By your own admission, the principles of AA are not new to it. By what reasoning then is it a good idea to join and maintain fellowship in AA? The fact is that people can and do stop excessive drinking all the time without AA. There is, then, no reason for AA to exist if all it’s really going to do is rehash some tried and some absurd principles.
The fact that people can and do did not help me stop drinking one bit. I don’t find any of the principles to be absurd, but then again, I wouldn’t.
>In speaking completely for myself, I can say with certainty that all the good I have done over the past 24 years is a direct result of AA. Had I lived without it, I would have been a pathetic taker, institutionalized and disabled in one way or another.
This begs the questions, were you unaware of the essentials of ethics before AA? Had it never crossed your mind to take responsibility for your actions? To apologize for the wrong you had done to others? If it had, then you had no need for AA. If it hadn’t, then you need much more than AA to become a productive member of society.
I had been exposed to those principles before AA. It had crossed my mind to live an upright and ethical life. However, as a compulsive drinker, I could not do it.
I needed AA to give me the people to support me in real time. This may seem pathetic to a stronger person who could maybe study the Bible, or ethics, absorb the concepts and go on to be nearly perfect.
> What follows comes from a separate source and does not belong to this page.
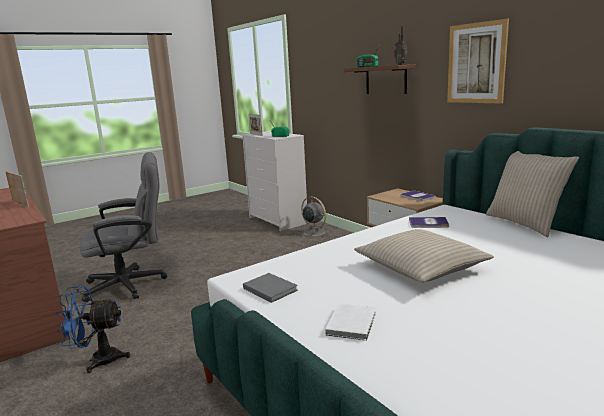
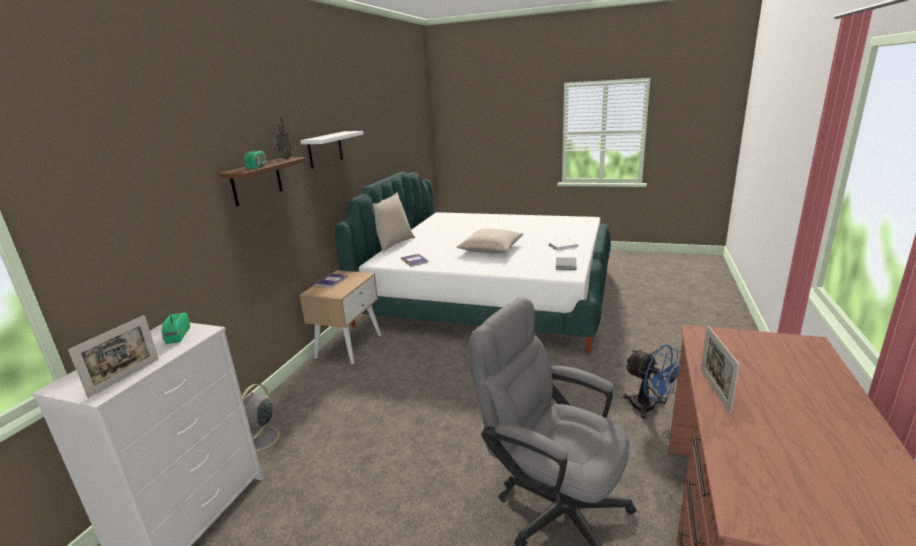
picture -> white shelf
For me and most people I know, however, we fall far, far short of ideal. For active alcoholics it is in my opinion impossible to drink and live an ethical life.
There are alcoholics who do it on their own but there are also many, many, who cannot. I could not, and in desperation I turned to AA. It gave me spiritual and ethical principles that I could live and apply, and an unlimited resource of people to help me do it.
The miracle of AA for me happened when I no longer had to attend in order to stay sober, but I wanted to attend in order to continue to grow spiritually and live better.
I am always sorry when I hear that someone will not give AA a try because the religious aspects turn them off, or because they think it is a cult. I sincerely urge anyone who is struggling with alcohol to give it a try for 90 days. You have everything to gain.